As pointed out earlier, legal documents are typically long (avg. length 4,000 tokens) and highly unstructured. The information is spread throughout the document. If the legal document could be segmented into topically coherent units (such as facts, arguments, precedent, statute, etc.), then it would be helpful in downstream applications. Each topically coherent unit is referred to as a Rhetorical Role (RR).

Given a legal document, the task of RR prediction involves assigning RR label(s) to each sentence. We target 13 RR labels: Fact, Issue, Arguments (Respondent), Argument (Petitioner), Statute, Dissent, Precedent Relied Upon, Precedent Not Relied Upon, Precedent Overruled, Ruling By Lower Court, Ratio Of The Decision, Ruling By Present Court, None.

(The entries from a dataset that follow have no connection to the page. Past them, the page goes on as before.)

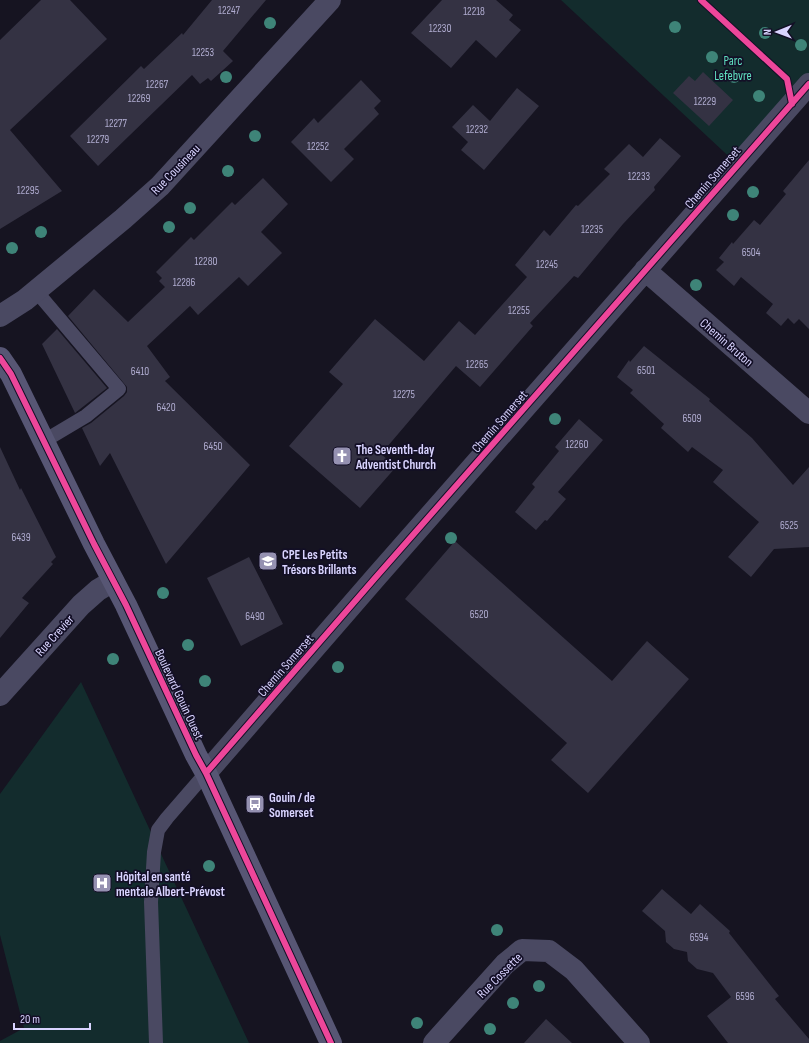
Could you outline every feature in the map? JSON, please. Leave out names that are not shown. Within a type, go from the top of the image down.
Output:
[{"type":"street","name":"Rue Cousineau","points":[[0,316],[25,300],[123,219],[160,186],[330,0]]},
{"type":"street","name":"Chemin Somerset","points":[[206,773],[381,571],[809,84]]},
{"type":"street","name":"Chemin Bruton","points":[[645,270],[809,413]]},
{"type":"street","name":"Boulevard Gouin Ouest","points":[[0,358],[10,374],[126,605],[196,755],[206,773],[331,1043]]},
{"type":"street","name":"Rue Crevier","points":[[0,695],[81,605],[98,590],[113,581]]},
{"type":"street","name":"Rue Cossette","points":[[434,1043],[505,964],[522,950],[549,951],[574,970],[639,1043]]},
{"type":"lane","points":[[36,291],[119,389],[86,416],[44,442]]},
{"type":"lane","points":[[156,1043],[151,902],[154,852],[158,830],[206,773]]},
{"type":"green space","name":"Parc Lefebvre","points":[[561,0],[809,0],[809,84],[738,165]]},
{"type":"green space","name":"Hôpital en santé mentale Albert-Prévost","points":[[81,682],[249,1043],[0,1043],[0,1041],[24,1028],[0,935],[0,794]]},
{"type":"building","points":[[41,0],[70,0],[107,39],[10,130],[62,191],[0,229],[0,40]]},
{"type":"building","points":[[212,0],[266,0],[223,51],[233,61],[211,81],[208,78],[200,84],[192,75],[98,166],[70,136],[141,66],[144,69],[182,33],[183,35]]},
{"type":"building","points":[[442,0],[496,0],[513,15],[509,20],[521,30],[496,58],[476,40],[451,68],[411,33]]},
{"type":"building","points":[[703,72],[733,100],[709,126],[673,93],[689,76],[695,81]]},
{"type":"building","points":[[361,80],[381,101],[374,108],[379,114],[344,149],[354,159],[331,182],[291,142],[314,118],[318,123]]},
{"type":"building","points":[[517,88],[539,106],[484,170],[461,150],[468,142],[452,127],[473,105],[490,121]]},
{"type":"building","points":[[660,138],[681,156],[654,187],[655,190],[623,224],[578,278],[574,276],[530,323],[533,326],[480,387],[456,366],[381,454],[396,467],[360,508],[289,446],[343,384],[329,372],[375,319],[424,361],[459,321],[475,335],[527,277],[515,265],[544,230],[550,236],[576,205],[578,206],[610,174],[604,169],[629,144],[643,157]]},
{"type":"building","points":[[809,160],[809,329],[799,319],[794,324],[788,318],[781,326],[766,313],[773,304],[741,277],[734,286],[716,270],[724,262],[719,258],[732,242],[733,244],[754,220],[760,225],[786,194],[783,191]]},
{"type":"building","points":[[263,178],[288,204],[261,232],[282,253],[248,286],[239,277],[198,315],[190,306],[147,346],[170,377],[165,381],[250,465],[166,564],[110,453],[100,466],[82,428],[91,423],[124,396],[127,392],[127,387],[68,316],[94,289],[128,322],[165,287],[159,281],[162,278],[156,272],[191,237],[194,240],[232,202],[235,205]]},
{"type":"building","points":[[57,329],[107,388],[75,413],[42,344]]},
{"type":"building","points":[[644,346],[710,399],[709,401],[752,438],[793,485],[809,467],[809,547],[774,549],[751,577],[728,557],[759,522],[713,482],[723,470],[692,447],[688,452],[661,428],[664,424],[630,393],[633,390],[617,377],[629,360],[630,362]]},
{"type":"building","points":[[579,419],[603,440],[558,492],[566,499],[547,521],[545,520],[536,530],[515,512],[535,487],[532,484],[559,451],[555,447]]},
{"type":"building","points":[[0,447],[20,490],[21,488],[56,557],[51,562],[53,564],[22,598],[29,603],[0,638]]},
{"type":"building","points":[[455,541],[612,681],[647,641],[689,679],[588,793],[551,760],[567,743],[405,599]]},
{"type":"building","points":[[249,557],[283,624],[241,646],[207,578]]},
{"type":"building","points":[[662,889],[691,914],[700,904],[730,931],[729,933],[779,996],[775,999],[809,1039],[809,1043],[728,1043],[707,1016],[731,997],[713,973],[697,969],[688,961],[687,952],[674,949],[666,942],[665,931],[642,911]]},
{"type":"building","points":[[546,1019],[572,1043],[524,1043]]},
{"type":"cycle path","points":[[701,0],[787,79],[792,104]]},
{"type":"cycle path","points":[[206,773],[809,84]]},
{"type":"cycle path","points":[[0,358],[11,374],[94,544],[126,605],[196,755],[206,773],[331,1043]]},
{"type":"place","name":"The Seventh-day Adventist Church","points":[[342,456]]},
{"type":"place","name":"CPE Les Petits Trésors Brillants","points":[[268,561]]},
{"type":"place","name":"Gouin / de Somerset","points":[[255,804]]},
{"type":"place","name":"Hôpital en santé mentale Albert-Prévost","points":[[102,883]]}]
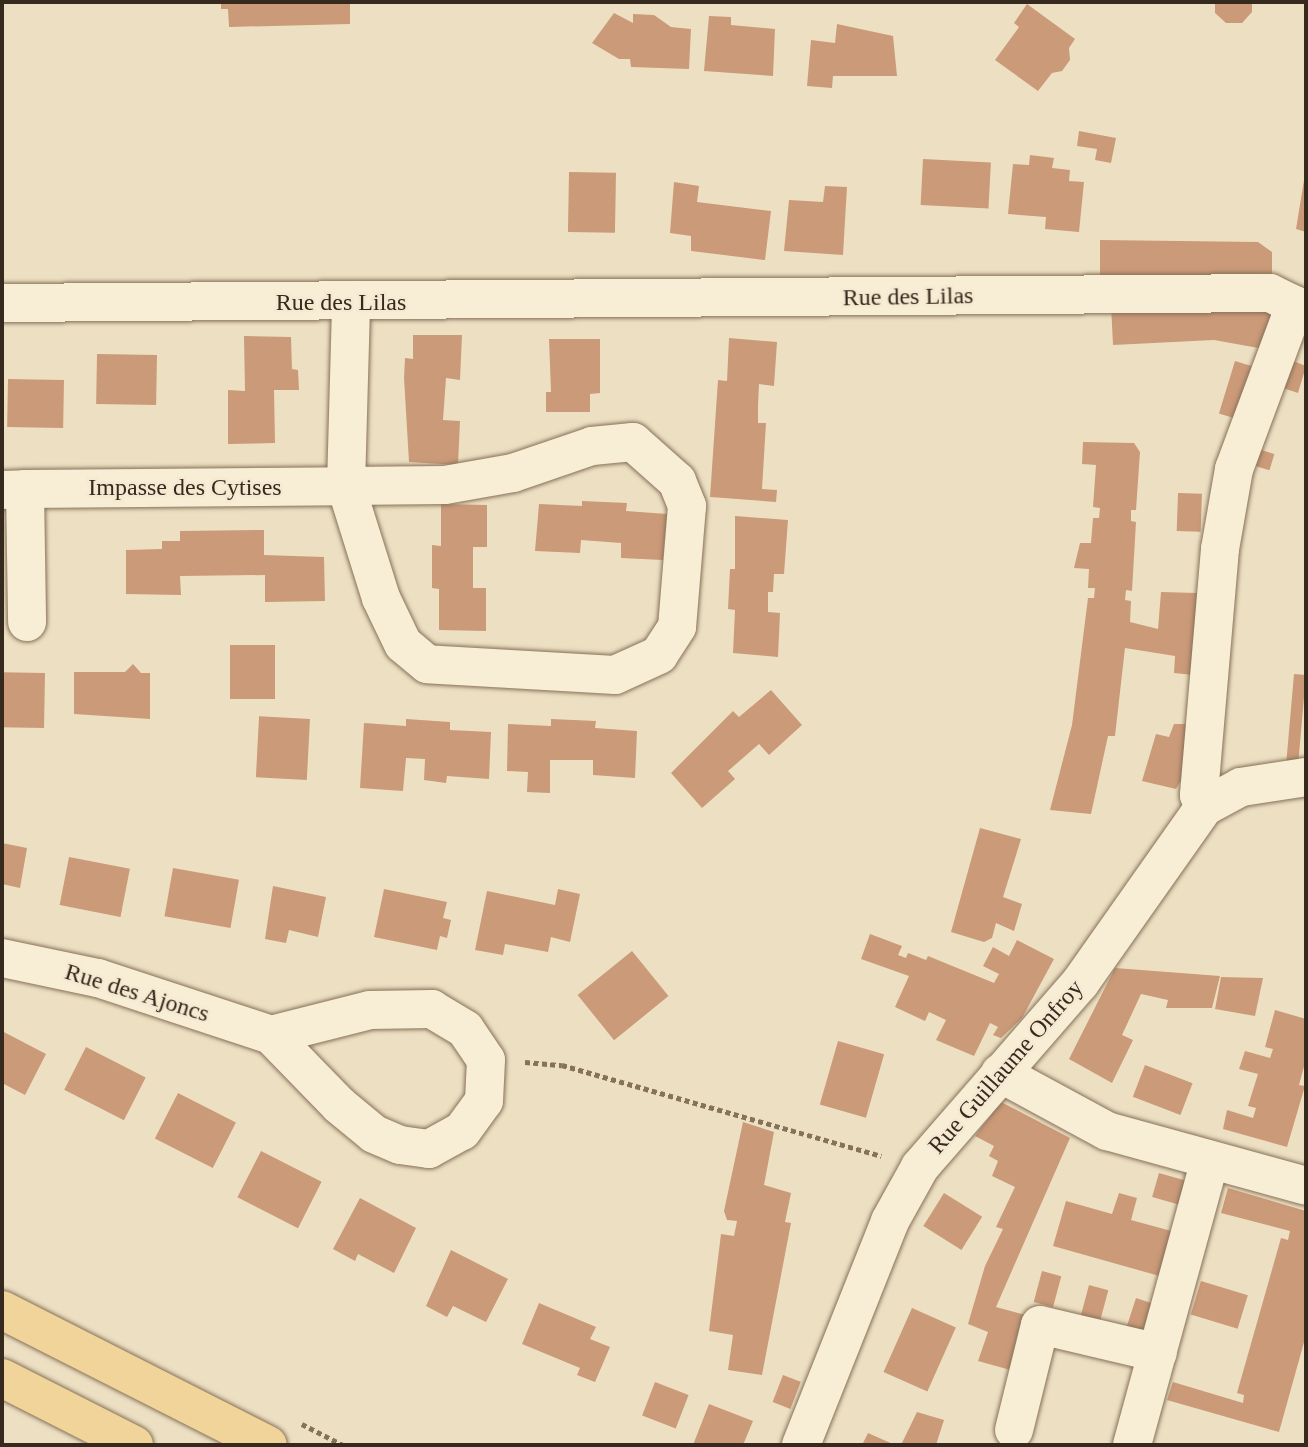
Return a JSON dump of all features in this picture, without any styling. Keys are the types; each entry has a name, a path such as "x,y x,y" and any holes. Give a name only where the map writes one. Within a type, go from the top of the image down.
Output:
{"main road":[{"path":"2,1310 268,1445"},
{"path":"2,1378 134,1445"}],"street":[{"name":"Rue des Lilas","path":"2,303 351,303 1270,293 1295,305 1234,470 1222,536 1199,795 1204,807"},
{"name":"Impasse des Cytises","path":"27,622 13,489 346,486 445,485 513,473 592,446 633,442 677,481 687,506 677,627 659,655 615,675 427,664 404,645 381,598 346,486 351,303"},
{"name":"Rue Guillaume Onfroy","path":"801,1445 890,1221 920,1167 1080,983 1204,807 1241,787 1306,777"},
{"name":"Rue des Ajoncs","path":"2,958 98,978 271,1035 374,1134 429,1149 462,1131 484,1101 486,1060"},
{"path":"271,1035 370,1010 432,1009 465,1029 486,1060"},
{"path":"1000,1073 1107,1131 1306,1186"},
{"path":"1132,1445 1210,1160"},
{"path":"1014,1430 1040,1325 1158,1353"}],"path":[{"path":"486,1060 562,1065 920,1167"}],"building":[{"path":"221,2 350,2 350,24 229,27 228,9 221,9"},
{"path":"1215,2 1252,2 1252,12 1242,23 1226,23 1215,13"},
{"path":"1027,4 1075,39 1069,48 1070,60 1062,71 1052,73 1038,91 995,60 1019,27 1014,23"},
{"path":"614,13 633,23 633,14 654,15 671,27 691,29 689,69 631,67 630,59 619,59 592,43"},
{"path":"709,16 731,17 731,25 775,29 773,76 704,71"},
{"path":"837,24 893,36 897,76 833,76 832,88 807,86 811,40 835,43"},
{"path":"1079,131 1116,138 1111,163 1095,160 1097,149 1077,146"},
{"path":"1030,155 1054,158 1052,168 1070,170 1069,181 1084,182 1079,232 1045,229 1046,217 1008,214 1013,164 1029,165"},
{"path":"923,159 991,163 988,208 921,205"},
{"path":"1306,168 1306,232 1296,229"},
{"path":"569,172 616,173 615,233 568,232"},
{"path":"674,182 699,186 697,202 771,211 765,260 691,251 691,236 670,233"},
{"path":"825,186 847,187 843,255 784,251 789,200 823,202"},
{"path":"1100,240 1258,242 1272,252 1272,279 1100,277"},
{"path":"1111,305 1275,310 1264,349 1214,340 1113,345"},
{"path":"413,335 462,335 460,380 446,378 443,420 460,421 458,465 409,462 404,378 405,358 413,359"},
{"path":"244,336 291,337 292,369 298,370 299,390 274,390 275,443 228,444 228,390 245,391"},
{"path":"729,338 777,342 774,386 759,384 758,406 758,423 766,423 762,489 777,490 776,502 710,497 718,380 727,381"},
{"path":"549,339 600,339 600,393 590,394 590,412 546,412 546,392 551,392"},
{"path":"97,354 157,355 156,405 96,404"},
{"path":"1235,361 1258,368 1242,421 1219,414"},
{"path":"1293,361 1306,366 1298,393 1283,388"},
{"path":"8,379 64,380 63,428 7,427"},
{"path":"1083,442 1134,443 1140,452 1136,510 1131,510 1131,521 1136,522 1132,591 1126,590 1125,600 1131,601 1130,622 1158,629 1161,592 1197,593 1193,675 1174,673 1175,656 1125,648 1115,736 1108,736 1091,814 1050,810 1072,725 1088,598 1094,598 1095,588 1088,588 1089,569 1074,568 1080,543 1091,543 1093,518 1099,518 1100,508 1093,507 1096,465 1082,464"},
{"path":"1261,450 1274,454 1269,470 1256,466"},
{"path":"1178,493 1202,494 1201,532 1177,531"},
{"path":"582,501 627,503 626,511 667,514 663,560 621,558 621,543 581,540 580,553 535,551 539,504 582,506"},
{"path":"441,504 487,505 487,547 473,547 473,588 486,588 486,631 439,630 439,589 432,588 432,545 441,546"},
{"path":"735,516 788,520 784,574 774,574 773,592 768,592 768,612 780,613 778,657 733,653 735,610 728,609 730,569 735,569"},
{"path":"264,530 264,555 324,557 325,601 265,602 265,575 180,576 181,595 126,594 126,550 162,549 162,541 180,541 180,531"},
{"path":"230,645 275,645 275,699 230,699"},
{"path":"133,664 141,673 150,673 150,719 74,714 74,672 125,672"},
{"path":"2,672 45,673 44,728 2,727"},
{"path":"1294,674 1306,675 1298,764 1286,763"},
{"path":"771,690 802,725 769,755 759,744 728,771 735,779 702,808 671,773 733,711 739,717"},
{"path":"259,716 310,719 307,780 256,777"},
{"path":"406,719 450,722 450,730 491,732 489,779 447,776 446,783 424,780 425,759 406,758 403,791 360,788 364,723 406,726"},
{"path":"551,719 596,721 595,728 637,731 635,778 593,775 593,760 550,760 550,793 527,792 528,772 507,771 508,724 551,726"},
{"path":"1174,724 1191,724 1183,777 1176,789 1142,781 1156,734 1169,737"},
{"path":"980,828 1021,839 1003,897 1022,904 1014,931 996,923 992,938 984,942 951,932"},
{"path":"2,843 27,848 20,888 2,884"},
{"path":"69,857 130,869 121,917 60,905"},
{"path":"173,868 239,880 230,928 164,916"},
{"path":"273,886 326,897 318,937 289,930 286,943 265,939"},
{"path":"384,889 447,902 443,918 451,920 447,938 440,936 437,950 374,937"},
{"path":"558,889 580,894 570,942 551,937 548,952 505,944 503,955 475,950 487,891 555,905"},
{"path":"870,934 902,946 898,955 906,958 908,953 926,960 928,956 994,983 999,974 983,966 993,947 1009,956 1017,940 1054,959 1022,1018 1001,1038 993,1035 998,1027 990,1023 974,1056 936,1040 946,1020 929,1012 925,1021 895,1007 909,976 861,959"},
{"path":"632,951 669,996 614,1040 578,995"},
{"path":"1115,968 1220,976 1212,1008 1166,1008 1168,1000 1141,994 1122,1035 1133,1040 1112,1083 1069,1059"},
{"path":"1221,977 1263,978 1255,1016 1215,1009"},
{"path":"1275,1010 1306,1019 1306,1059 1299,1085 1305,1086 1287,1147 1223,1129 1227,1110 1253,1118 1256,1108 1248,1106 1258,1074 1239,1069 1245,1051 1270,1058 1273,1049 1265,1047"},
{"path":"2,1031 46,1054 25,1095 2,1083"},
{"path":"838,1041 884,1054 866,1118 820,1104"},
{"path":"86,1047 146,1077 124,1120 64,1090"},
{"path":"1145,1065 1193,1083 1180,1115 1133,1097"},
{"path":"178,1093 236,1123 213,1168 155,1138"},
{"path":"1001,1102 1070,1138 996,1307 1029,1316 1014,1371 978,1361 988,1332 968,1324 985,1266 1003,1229 996,1227 1015,1187 992,1176 998,1161 989,1156 994,1146 975,1136"},
{"path":"743,1122 774,1132 764,1185 791,1193 785,1222 791,1223 762,1375 728,1370 733,1335 709,1331 721,1234 734,1236 737,1221 727,1220 724,1211"},
{"path":"261,1151 322,1182 298,1228 237,1197"},
{"path":"1159,1173 1190,1182 1183,1206 1152,1197"},
{"path":"1228,1188 1306,1211 1306,1335 1279,1432 1167,1400 1173,1382 1243,1403 1244,1395 1237,1393 1281,1238 1288,1240 1290,1231 1221,1213"},
{"path":"944,1193 982,1217 961,1250 923,1226"},
{"path":"1119,1193 1137,1198 1131,1220 1175,1232 1163,1277 1053,1246 1066,1201 1112,1214"},
{"path":"360,1198 416,1228 394,1273 358,1254 355,1261 333,1249"},
{"path":"451,1250 508,1279 486,1322 453,1306 447,1317 426,1306"},
{"path":"1042,1271 1061,1276 1053,1307 1034,1302"},
{"path":"1201,1281 1248,1295 1238,1329 1191,1314"},
{"path":"1089,1285 1108,1290 1100,1321 1081,1316"},
{"path":"1136,1298 1155,1304 1145,1335 1126,1328"},
{"path":"539,1303 596,1327 590,1339 610,1347 595,1382 577,1375 580,1368 522,1344"},
{"path":"912,1308 956,1328 927,1391 884,1372"},
{"path":"783,1375 801,1382 790,1409 773,1402"},
{"path":"655,1382 689,1395 676,1429 642,1416"},
{"path":"709,1404 753,1421 743,1445 693,1445"},
{"path":"917,1412 944,1420 936,1445 901,1445"},
{"path":"868,1433 895,1445 862,1445"}]}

RR Prediction is a foundational task that can further help to structure the information and help in downstream applications related to document understanding, information extraction, and retrieval.

Dataset

We use the dataset created in our previous work Malik et al. (2022). The dataset consists of 21,184 sentences from legal documents (in English) about banking and competition law. The sentences are annotated with 13 RRs by six legal experts (from a reputed law school). We follow the same train/dev/test split as in Malik et al. (2022).

Dataset Format

Each document (json) has the following format:

Dict{
  'id': string  // case identifier
  'text': List(string)  // case document sentences
  'labels': List(ClassLabel)  // list of labels (rhetorical roles) corresponding to each sentence
  'expert_1': Dict{ // annotations by expert_1
    'primary': List(string) // primary rhetorical role of each sentence
    'secondary': List(string) // secondary rhetorical role of each sentence
    'tertiary': List(string)  // tertiary rhetorical role of each sentence
    'overall': List(string) // final rhetorical role after considering primary, secondary and tertiary
  }
  'expert_2': Dict{...} // similar to expert_1
  'expert_3': Dict{...} // similar to expert_1
}

Task Evaluation

The task is evaluated using the standard metric of macro-F1 score.

Baseline Models

For the task of RR Prediction, in our previous work Malik et al. (2022), we have experimented with various models, e.g., BERT, Legal-BERT, BiLSTM-CRF, Multi-Task Learning (MTL) based model. We do not discuss each of these models here and refer the reader to Malik et al. (2022). We briefly describe the best-performing model that is used as the baseline.

We pose Rhetorical Role prediction as a sequence prediction task. Input to the baseline model is a sequence of sentences, and output is the RR label for each sentence. The baseline model is based on the intuition that RRs tend to maintain some inertia when going from one sentence to another, and changes in RR labels are not abrupt but smooth. In particular, as the baseline model, we use a Multi-Task Learning (MTL) model (Malik et al., 2022). The MTL model predicts the RR label for the current sentence as the main task. The auxiliary task in the case of the MTL model predicts if there is a change in the RR label going from the previous sentence to the current one. The auxiliary provides information to the main task is to predict a new RR label when moving from one sentence to another. Further details about the results can be found in Malik et al. (2022).

Results

Model mF1 on CL mF1 on IT mF1 on CL+IT
BiLSTM-CRF (sent2vec) 0.61 0.59 0.65
BiLSTM-CRF (BERT embs) 0.63 0.63 0.63
LSP-BiLSTM-CRF (BERT-SC) 0.68 0.65 0.67
MTL-BiLSTM-CRF (BERT-SC) 0.69 0.70 0.70